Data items
*-*-*
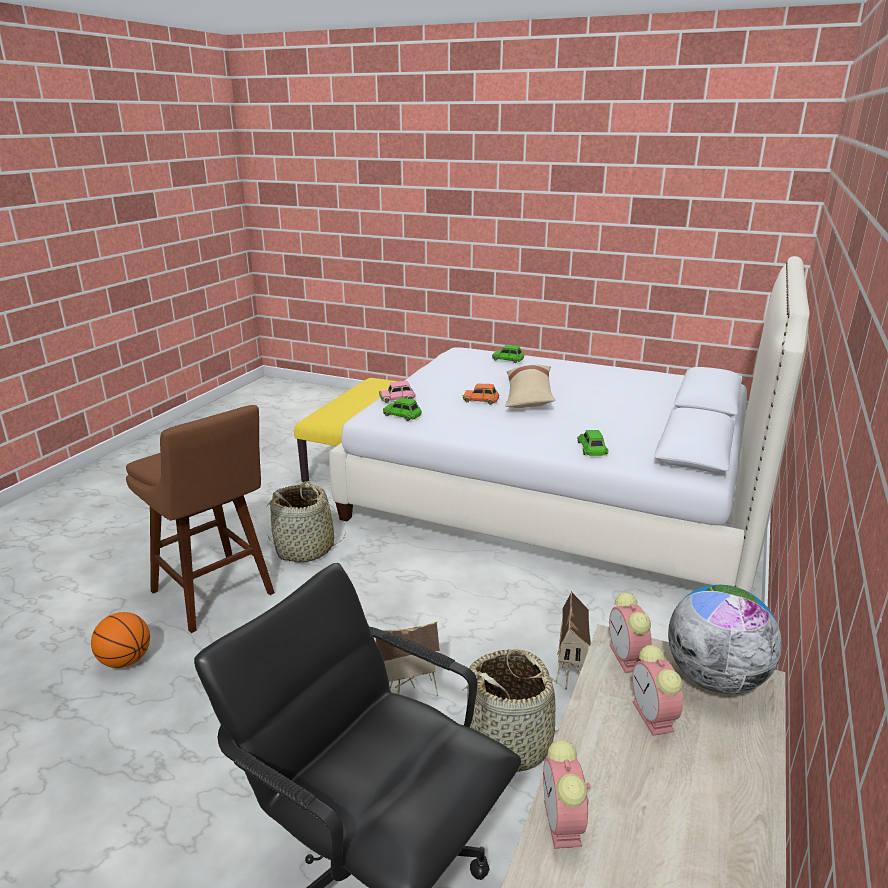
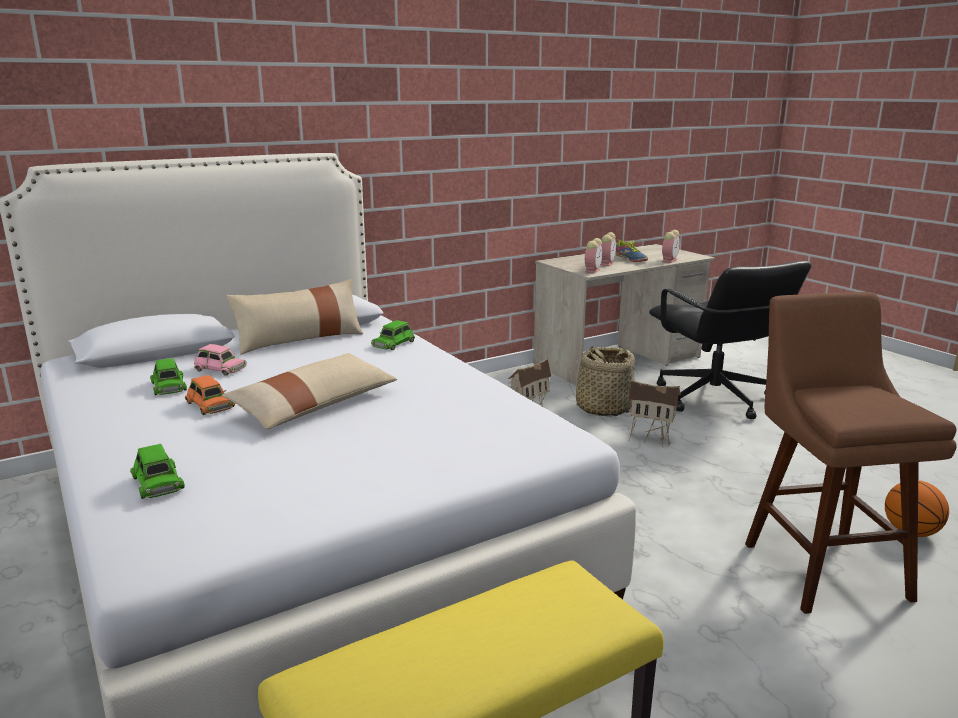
camera: 145 degrees left, 5 degrees down
(305, 549) = (690, 585): basket -> none
(397, 398) = (492, 457): pink toy car -> pink toy car (220, 368)
(402, 415) = (522, 427): green toy car -> green toy car (168, 386)
(481, 400) = (380, 419): orange toy car -> orange toy car (209, 404)
(649, 788) = (631, 259): none -> shoe
(659, 432) = (300, 340): none -> beige pillow
(715, 678) = (566, 263): globe -> none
*-*-*
▸ **TASK TO COMPLETE**:
All lines in the data that contain the word "none" should be copied.

▸ **TASK SOLUTION**:
(305, 549) = (690, 585): basket -> none
(649, 788) = (631, 259): none -> shoe
(659, 432) = (300, 340): none -> beige pillow
(715, 678) = (566, 263): globe -> none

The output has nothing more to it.